15. Uluslararası Bilgi Güvenliği ve Kriptoloji Konferansı, Ulaştırma ve Altyapı Bakanı Adil Karaismailoğlu'nun katılımıyla Cumhurbaşkanlığı Millet Kütüphanesi'nde başladı.
Koç, Kovid-19 salgını sürecinin uzun yıllar sürecek bir dönüşümün birkaç yıla sığdırılmasına neden olduğunu belirterek, teknoloji dalgalarının birbirine çok yaklaşarak adeta bir “Dijital Tsunami”ye dönüştüğüne işaret etti.
Uzaydan dünyanın her yerine yüksek hızlarda internet ve haberleşme hizmetinin kesintisiz sunulmasının mümkün hale geldiğini vurgulayan Koç, “Bu 'Yeni Uzay' veya 'Uzay 4.0' isimleriyle anlatılsa da uzayı navigasyon ve gözlem dışında haberleşme amacıyla kullanmak için onlarca ülke yarışa girdi bile. 2030'a kadar tüm dünyada fırlatılması planlanan 100 bin tane uydu var. 5G'nin kullanıma sunumu henüz tamamlanmadan 6G'yi konuşuyoruz. 6G ile yapay zeka kullanımının çok daha önemli hale geleceğini öngörmek çok da zor değil.” diye konuştu.

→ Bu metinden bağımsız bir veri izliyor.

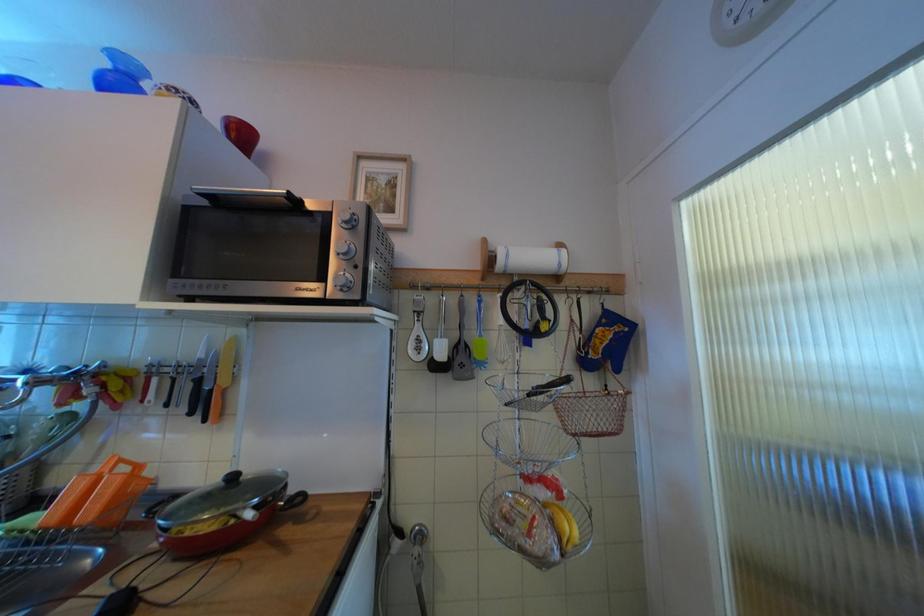
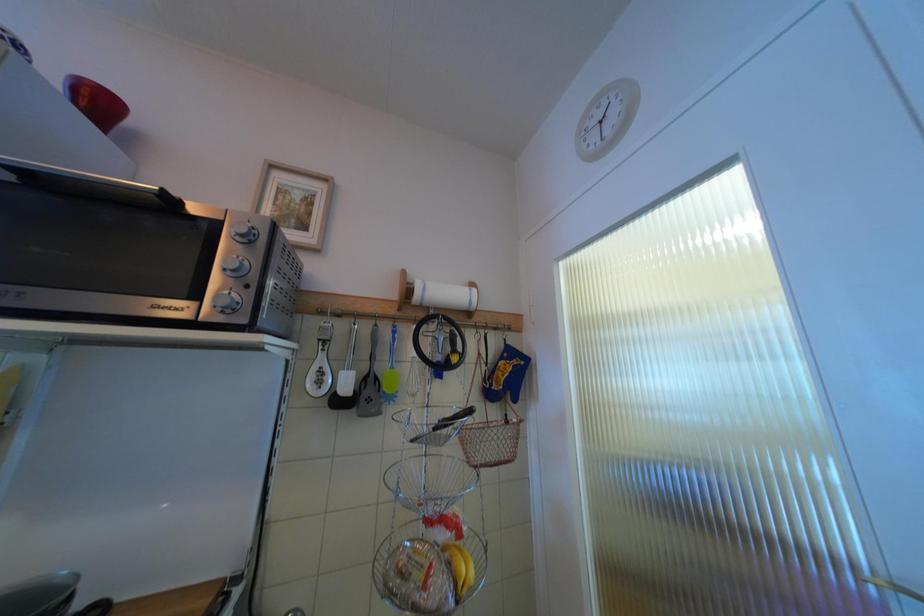
Question: Based on the continuous images, in which direction is the camera rotating? Reply with the corresponding letter.

Choices:
 (A) Left
 (B) Right
 (C) Up
 (D) Down

Answer: (B)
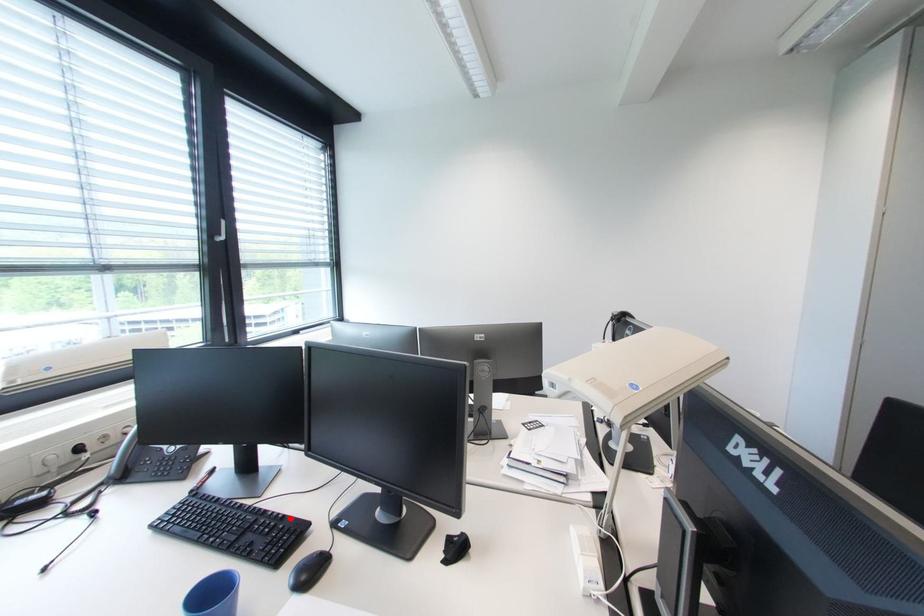
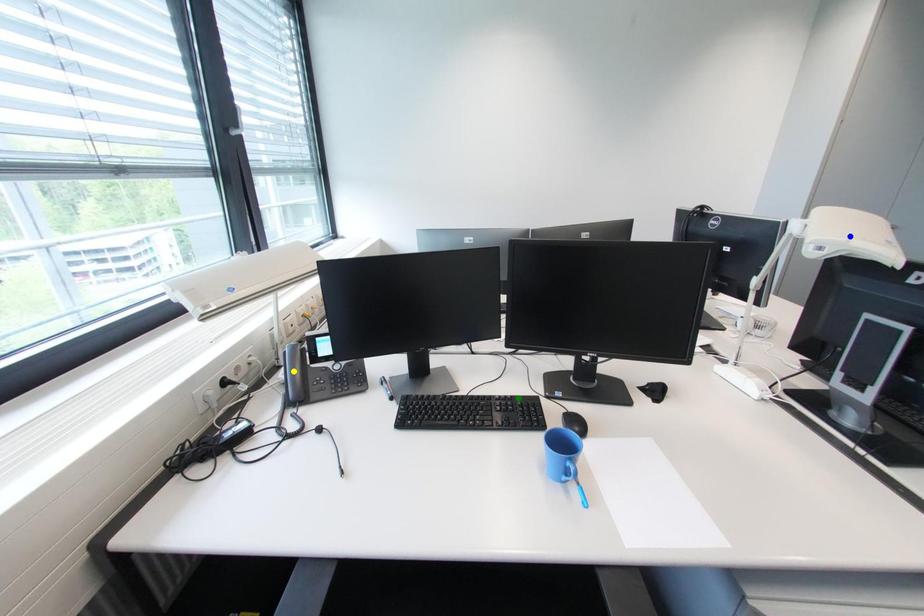
Question: I am providing you with two images of the same scene from different viewpoints. A red point is marked on the first image. You are given multiple points on the second image. Which spot in image 2 lines up with the point in image 1?

Choices:
 (A) blue point
 (B) yellow point
 (C) green point

Answer: (C)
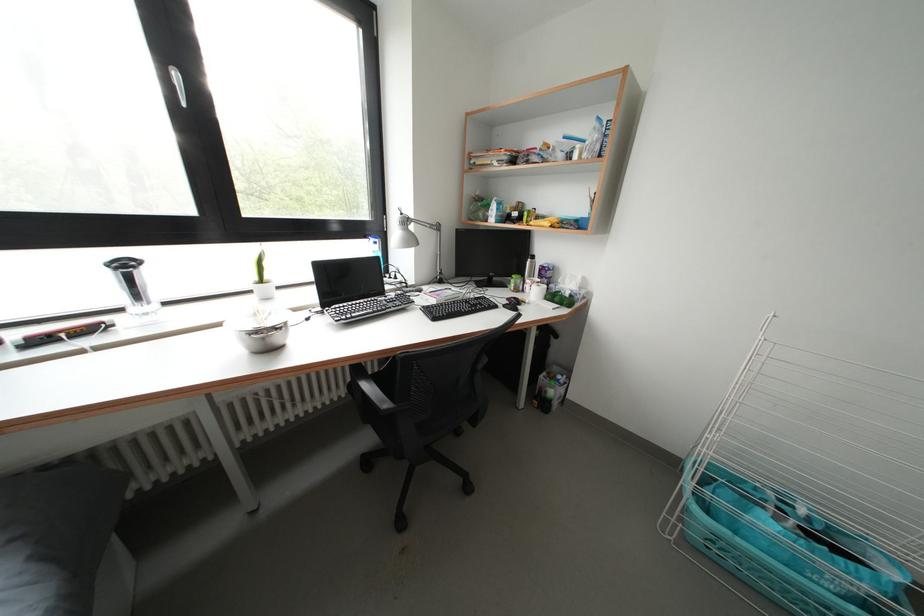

Koç, makinaların düşünmenin yanı sıra artık koku da alabildiğine işaret ederek, dijital koku, his, tat teknolojileri ile “duyuların interneti” kavramının insanların hayatına girdiğini anlattı. Bunu “insan beyninin dijital ortamın bir ara yüzü haline dönüşmesi” şeklinde tanımlayan Koç, duyuların interneti ile birlikte gerçekliğin, sanal gerçeklikle birleşerek karma gerçeklik şeklinde ortaya çıktığını ifade etti.

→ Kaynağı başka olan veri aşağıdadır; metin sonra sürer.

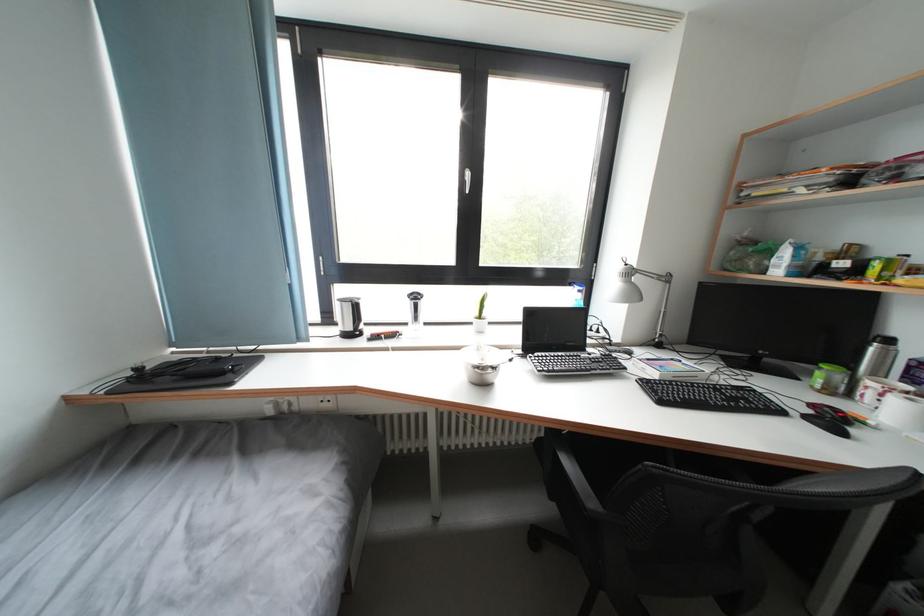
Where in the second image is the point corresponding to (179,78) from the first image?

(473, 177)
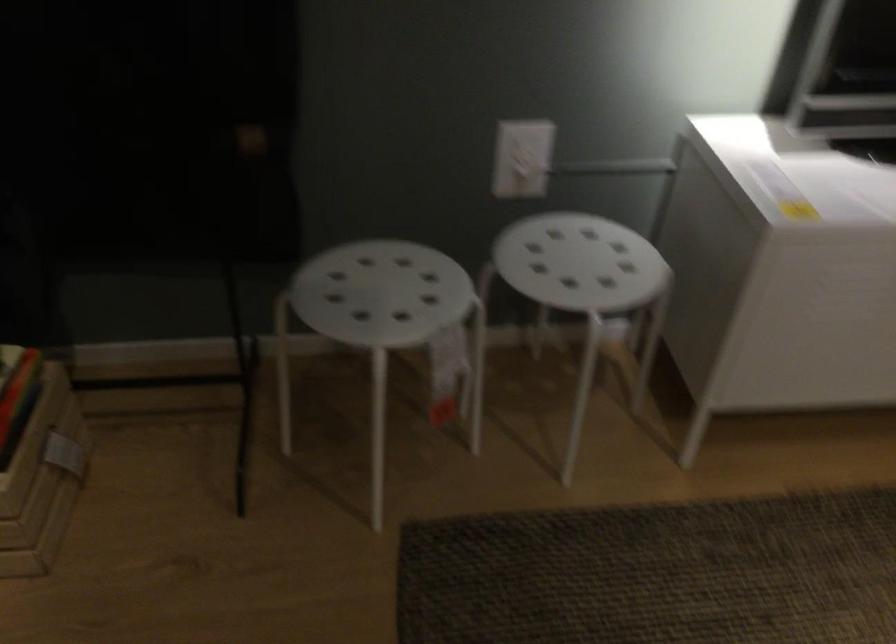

Buradaki ana fikrin “fiziksel ve dijital ortamın bütünleşmesi” olduğunu ve bu durumda beynin her iki ortam arasındaki geçişlere adapte olması gerektiğini söylen Koç, fiziksel olandan sanala geçişte beynin gerçeklik kaybına maruz kalabileceği değerlendirmesinde bulundu.
– Temel tehdit gizlilik ve mahremiyet
Koç, metaverse evrenin bir oyunun ötesinde, içinde ekonominin, siyasetin, iş hayatının, eğitimin, alışverişin, eğlencenin dünyada ne varsa bir kopyasının olacağı birçok sanal evrenin birleşimi olarak tanımlandığını aktardı.
Buranın, insanların avatarları aracılığıyla dahil olduğu bir siber uzay olduğuna dikkati çeken Koç, şöyle devam etti:
“Sınırları belirsiz kurgusal bir dijital evren. Geleceğin teknolojileri hepimiz için harika araçlar sunmakla birlikte, yeni riskleri de beraberinde getiriyor. Sınırsız bir sanal deneyim ortamında siber tehditlerin de çeşitleneceğini öngörmek çok zor değil. Teknoloji şirketlerinin ne yazık ki sosyal refahtan çok karlılıkla ilgilendiği bir gerçek. Bu şirketler halihazırda topladıkları davranış verilerine, duyularla üretilmiş en hassas veriler de eklenince çok büyük bir sorun ortaya çıkmaz mı? Metaverse evreninde oluşturdukları platformlar sayesinde, yaşamlarımız, gizli verilerimiz, diğer insanlarla olan özel ilişkilerimiz üzerinde daha önce olmadığı kadar büyük bir kontrole sahip olacaklar. Bu nedenle metaverse evrenindeki en temel siber tehdit 'gizlilik ve mahremiyet' olarak karşımıza çıkacak.”
Koç, bu evrenin yeni teknolojilere çok hızlı adapte olan suç örgütlerinin de iştahını kabartmak için fazlasıyla güzel bir ortam olduğuna işaret etti.
Metaverse evreninde gerçek hayattaki suç türlerinin dijital ikizinin yer alacağını vurgulayan Koç, “Örneğin fidye ve kara para aklama gibi saldırılar, bu yeni evrende dijital varlıkların sahipliğini belirlemek için kullanılan NFT’ler aracılığıyla gerçekleşecek. Dijital cüzdan hırsızlığından, blok zincir dolandırıcılığına kadar uzanan saldırıların hedefi ise farkındalığı çok düşük olan avatarlar olacak. İnsanlar yerine avatarlara saldırı başlayacak.” değerlendirmesinde bulundu.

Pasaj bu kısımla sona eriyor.